START Data for review

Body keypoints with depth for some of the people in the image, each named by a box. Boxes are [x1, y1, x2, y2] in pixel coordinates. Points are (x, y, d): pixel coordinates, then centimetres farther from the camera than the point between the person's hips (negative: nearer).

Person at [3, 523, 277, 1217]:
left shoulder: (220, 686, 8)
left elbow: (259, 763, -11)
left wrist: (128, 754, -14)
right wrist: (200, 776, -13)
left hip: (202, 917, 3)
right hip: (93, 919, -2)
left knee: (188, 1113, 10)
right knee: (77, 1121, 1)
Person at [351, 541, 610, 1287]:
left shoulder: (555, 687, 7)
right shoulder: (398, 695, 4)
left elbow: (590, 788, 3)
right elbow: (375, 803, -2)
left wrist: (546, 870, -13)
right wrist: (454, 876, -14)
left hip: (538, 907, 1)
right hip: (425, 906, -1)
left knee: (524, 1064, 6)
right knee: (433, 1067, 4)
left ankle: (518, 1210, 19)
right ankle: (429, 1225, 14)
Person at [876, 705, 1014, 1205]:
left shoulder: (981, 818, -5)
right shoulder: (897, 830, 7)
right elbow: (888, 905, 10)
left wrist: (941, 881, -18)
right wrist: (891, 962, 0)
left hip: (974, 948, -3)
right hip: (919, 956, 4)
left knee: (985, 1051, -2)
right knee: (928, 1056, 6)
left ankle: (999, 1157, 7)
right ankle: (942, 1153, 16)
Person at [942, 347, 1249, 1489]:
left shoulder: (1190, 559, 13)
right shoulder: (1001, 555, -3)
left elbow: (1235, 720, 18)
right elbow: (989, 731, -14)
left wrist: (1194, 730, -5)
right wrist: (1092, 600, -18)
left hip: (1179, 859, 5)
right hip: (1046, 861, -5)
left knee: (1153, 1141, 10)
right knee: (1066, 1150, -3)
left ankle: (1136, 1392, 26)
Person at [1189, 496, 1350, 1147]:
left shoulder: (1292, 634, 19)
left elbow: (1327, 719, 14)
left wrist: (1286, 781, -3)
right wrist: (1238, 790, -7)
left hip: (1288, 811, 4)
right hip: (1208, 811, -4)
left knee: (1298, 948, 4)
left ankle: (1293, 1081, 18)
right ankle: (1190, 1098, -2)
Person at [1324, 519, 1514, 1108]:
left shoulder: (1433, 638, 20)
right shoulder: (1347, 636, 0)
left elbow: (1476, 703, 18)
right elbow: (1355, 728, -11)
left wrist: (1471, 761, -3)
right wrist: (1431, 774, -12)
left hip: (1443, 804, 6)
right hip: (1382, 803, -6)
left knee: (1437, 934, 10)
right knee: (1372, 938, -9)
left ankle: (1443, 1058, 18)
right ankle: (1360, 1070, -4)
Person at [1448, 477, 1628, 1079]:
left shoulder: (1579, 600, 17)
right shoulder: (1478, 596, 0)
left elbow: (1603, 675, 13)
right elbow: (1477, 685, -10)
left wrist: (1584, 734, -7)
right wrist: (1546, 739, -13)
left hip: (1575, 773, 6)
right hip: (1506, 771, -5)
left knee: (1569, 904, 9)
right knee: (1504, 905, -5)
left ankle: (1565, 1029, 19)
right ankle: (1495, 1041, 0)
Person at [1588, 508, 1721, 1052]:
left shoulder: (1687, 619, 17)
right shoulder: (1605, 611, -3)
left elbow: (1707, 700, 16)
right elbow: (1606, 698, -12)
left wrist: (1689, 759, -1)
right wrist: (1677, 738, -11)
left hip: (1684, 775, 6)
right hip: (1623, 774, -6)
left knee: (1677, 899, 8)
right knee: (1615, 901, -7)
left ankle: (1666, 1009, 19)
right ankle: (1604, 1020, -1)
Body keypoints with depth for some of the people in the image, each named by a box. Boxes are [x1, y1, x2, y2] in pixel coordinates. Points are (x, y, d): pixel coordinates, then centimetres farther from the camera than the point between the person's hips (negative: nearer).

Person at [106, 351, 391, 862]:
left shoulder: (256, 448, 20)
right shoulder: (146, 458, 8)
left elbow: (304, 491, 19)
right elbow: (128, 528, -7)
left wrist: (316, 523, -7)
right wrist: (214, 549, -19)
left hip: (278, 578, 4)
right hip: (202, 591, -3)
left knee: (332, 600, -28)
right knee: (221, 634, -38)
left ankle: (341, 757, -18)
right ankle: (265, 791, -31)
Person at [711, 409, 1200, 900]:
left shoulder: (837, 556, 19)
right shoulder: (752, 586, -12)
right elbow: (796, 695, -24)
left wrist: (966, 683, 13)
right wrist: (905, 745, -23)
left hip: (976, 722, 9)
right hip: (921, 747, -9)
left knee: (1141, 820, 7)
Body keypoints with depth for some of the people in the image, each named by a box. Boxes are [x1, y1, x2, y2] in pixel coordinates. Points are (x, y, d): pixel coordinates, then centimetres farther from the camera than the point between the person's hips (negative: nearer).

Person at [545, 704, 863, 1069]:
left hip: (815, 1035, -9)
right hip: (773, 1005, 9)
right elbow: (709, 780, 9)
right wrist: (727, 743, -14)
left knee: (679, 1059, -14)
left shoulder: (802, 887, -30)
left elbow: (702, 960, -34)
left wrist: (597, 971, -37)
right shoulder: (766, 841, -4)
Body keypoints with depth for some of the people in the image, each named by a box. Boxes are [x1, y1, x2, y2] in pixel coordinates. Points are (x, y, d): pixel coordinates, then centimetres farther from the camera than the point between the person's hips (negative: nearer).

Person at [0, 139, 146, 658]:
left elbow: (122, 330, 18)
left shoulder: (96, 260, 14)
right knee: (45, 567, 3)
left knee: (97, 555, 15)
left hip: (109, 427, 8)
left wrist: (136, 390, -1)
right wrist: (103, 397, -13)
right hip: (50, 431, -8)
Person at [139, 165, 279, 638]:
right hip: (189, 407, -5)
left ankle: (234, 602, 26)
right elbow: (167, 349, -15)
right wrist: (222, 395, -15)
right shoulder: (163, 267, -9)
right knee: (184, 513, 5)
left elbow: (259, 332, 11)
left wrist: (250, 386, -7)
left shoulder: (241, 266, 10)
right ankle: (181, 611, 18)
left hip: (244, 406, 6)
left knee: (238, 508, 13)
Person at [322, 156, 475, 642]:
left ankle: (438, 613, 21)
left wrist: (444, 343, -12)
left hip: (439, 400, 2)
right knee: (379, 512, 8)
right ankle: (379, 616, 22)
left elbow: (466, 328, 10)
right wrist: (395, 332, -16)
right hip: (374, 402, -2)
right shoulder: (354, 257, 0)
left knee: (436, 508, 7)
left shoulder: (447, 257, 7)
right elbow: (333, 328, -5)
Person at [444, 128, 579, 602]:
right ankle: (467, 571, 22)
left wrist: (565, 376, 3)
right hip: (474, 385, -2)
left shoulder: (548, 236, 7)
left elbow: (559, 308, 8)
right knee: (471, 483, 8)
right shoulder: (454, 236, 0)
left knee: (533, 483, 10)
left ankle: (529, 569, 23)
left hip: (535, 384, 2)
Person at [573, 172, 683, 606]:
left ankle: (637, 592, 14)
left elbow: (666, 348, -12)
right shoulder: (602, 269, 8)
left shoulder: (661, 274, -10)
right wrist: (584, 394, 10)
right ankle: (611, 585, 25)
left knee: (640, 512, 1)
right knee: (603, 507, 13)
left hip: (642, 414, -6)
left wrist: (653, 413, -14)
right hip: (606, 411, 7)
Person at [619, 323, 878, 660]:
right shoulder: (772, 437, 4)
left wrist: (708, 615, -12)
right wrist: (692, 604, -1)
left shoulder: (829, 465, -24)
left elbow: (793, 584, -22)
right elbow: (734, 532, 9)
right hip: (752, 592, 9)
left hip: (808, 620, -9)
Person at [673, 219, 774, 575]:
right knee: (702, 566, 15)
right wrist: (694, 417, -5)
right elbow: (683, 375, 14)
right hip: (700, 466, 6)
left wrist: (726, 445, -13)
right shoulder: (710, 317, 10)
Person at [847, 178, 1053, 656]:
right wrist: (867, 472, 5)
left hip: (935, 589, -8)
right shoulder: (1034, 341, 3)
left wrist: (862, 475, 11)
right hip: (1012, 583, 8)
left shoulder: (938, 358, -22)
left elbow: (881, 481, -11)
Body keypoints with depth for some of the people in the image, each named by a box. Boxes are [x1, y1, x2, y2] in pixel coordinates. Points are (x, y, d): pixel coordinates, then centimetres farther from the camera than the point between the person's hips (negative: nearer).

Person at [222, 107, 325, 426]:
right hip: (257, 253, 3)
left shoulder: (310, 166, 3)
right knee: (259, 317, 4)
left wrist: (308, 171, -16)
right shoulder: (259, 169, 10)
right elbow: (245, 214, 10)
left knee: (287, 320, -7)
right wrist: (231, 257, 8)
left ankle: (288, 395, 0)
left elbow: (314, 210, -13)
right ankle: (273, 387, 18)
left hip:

END Data for review

**Try it**
Above are the records; please copy exactly their first line and each line after it through the line containing "left knee: (188, 1113, 10)", and no line after that.

**Result for this exercise**
Body keypoints with depth for some of the people in the image, each named by a box. Boxes are [x1, y1, x2, y2] in pixel coordinates. Points are (x, y, d): pixel coordinates, then centimetres farther from the camera than the point between the person's hips (negative: nearer).

Person at [3, 523, 277, 1217]:
left shoulder: (220, 686, 8)
left elbow: (259, 763, -11)
left wrist: (128, 754, -14)
right wrist: (200, 776, -13)
left hip: (202, 917, 3)
right hip: (93, 919, -2)
left knee: (188, 1113, 10)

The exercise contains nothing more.